The backyard is my project for the day. There are four or five large trees in total, but they provide a fine canopy over the whole area. Every morning, I am greeted by squirrels zipping across the yard, scurrying up the trees. They mischievously chase each other from limb to limb and across the power lines, nuts in tow.
A couple of brave chipmunks have even chanced to come upon the deck to grab some of the Biscoffs that I had set out for them. Meanwhile, the birds of the air flit back and forth among the canopy branches and the woodpeckers tap in vain against the synthetic siding of the house. My chipmunk friends look on in bemusement. I can also rely on a family of cardinals and a family of blue jays to make their appearances. This is, perhaps, the only time that red and blue can get along, pecking amongst the grass for provisions.
At the center of it all, a giant silver maple stands sentry in the middle of the yard – a massive tree that has seen more life than I ever will, and has probably done more good than I ever will too. His branches reach 50 feet into the sky with ease, providing a playground to the chipmunks, and the squirrels, and the birds.

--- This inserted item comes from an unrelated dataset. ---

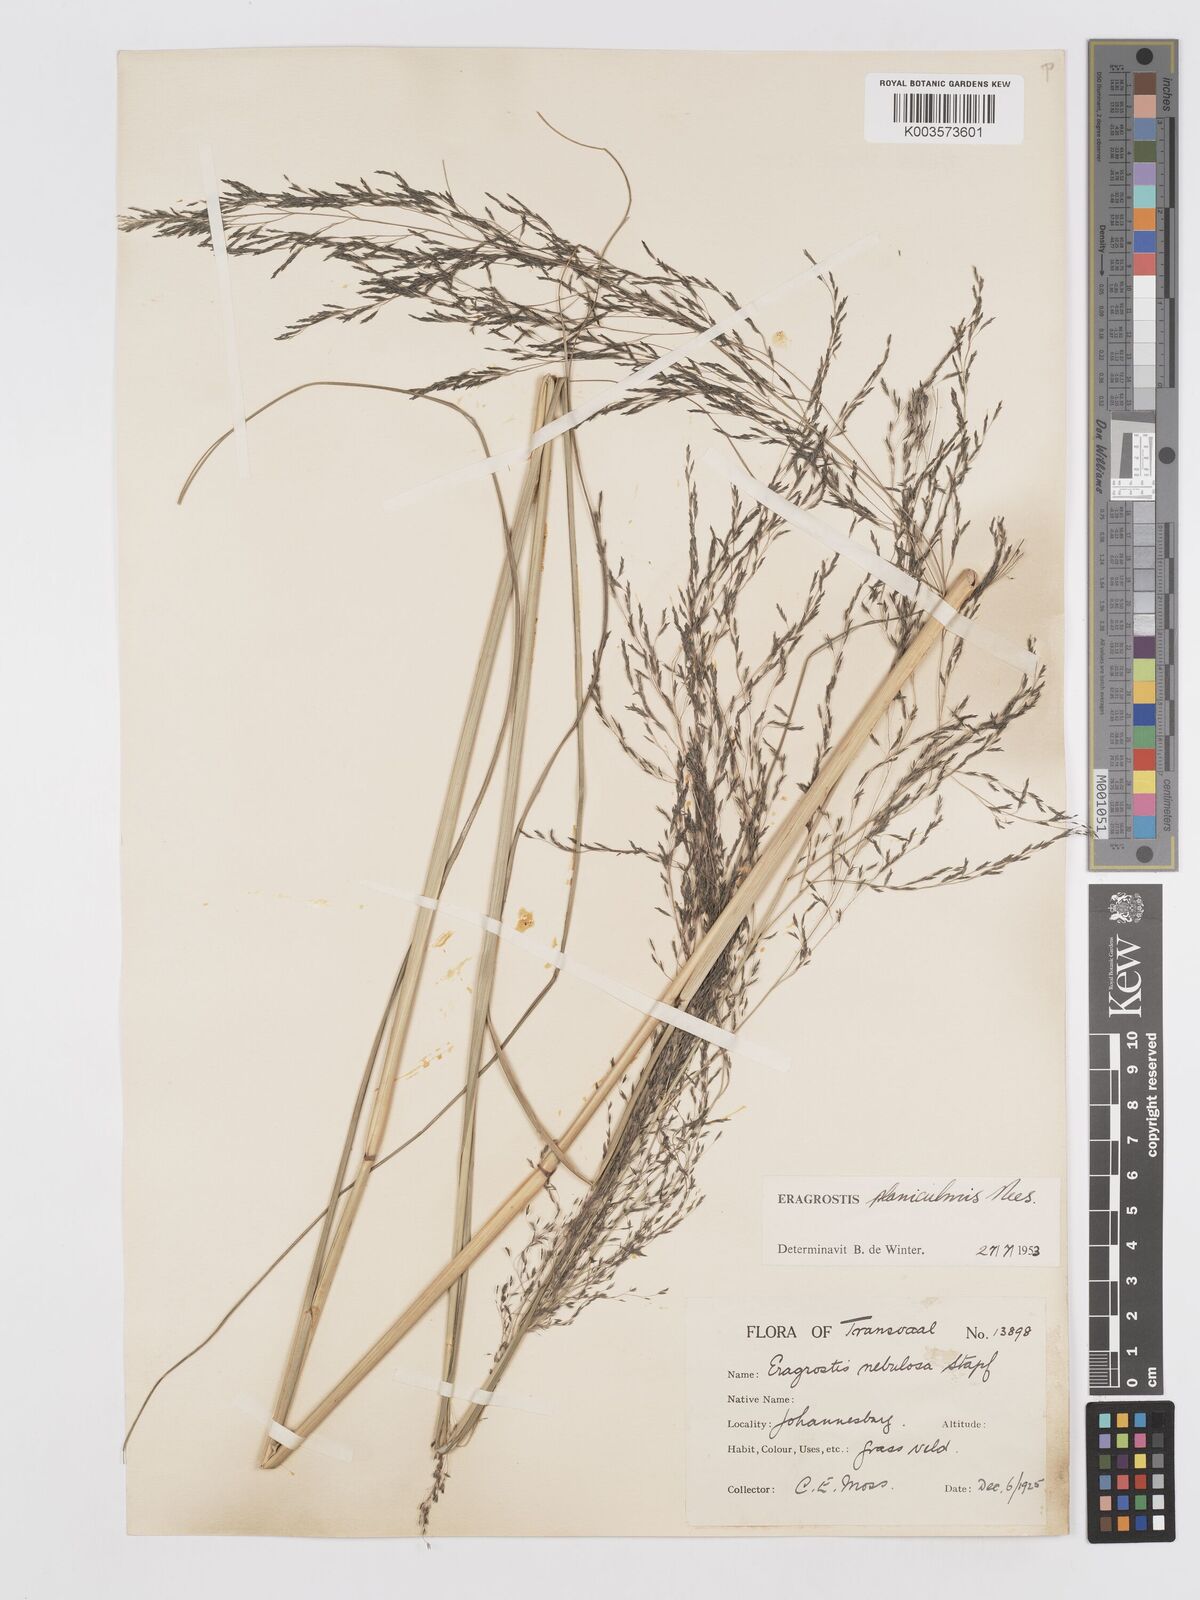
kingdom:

How interesting that a living, but non-sentient being like a tree can serve so many of its denizens simply by existing. And yet we humans go to such great lengths in pursuit of whatever vanities that strike our fancy only to find that they are less fulfilling than if we had simply carried out our purpose and passively existed like the Sentry.
Today I will cut the grass, carefully avoiding the roots and briars about the yard. And the Sentry will stand guard over my efforts. One day, I will be no more, and will leave him to look over the folly of someone else.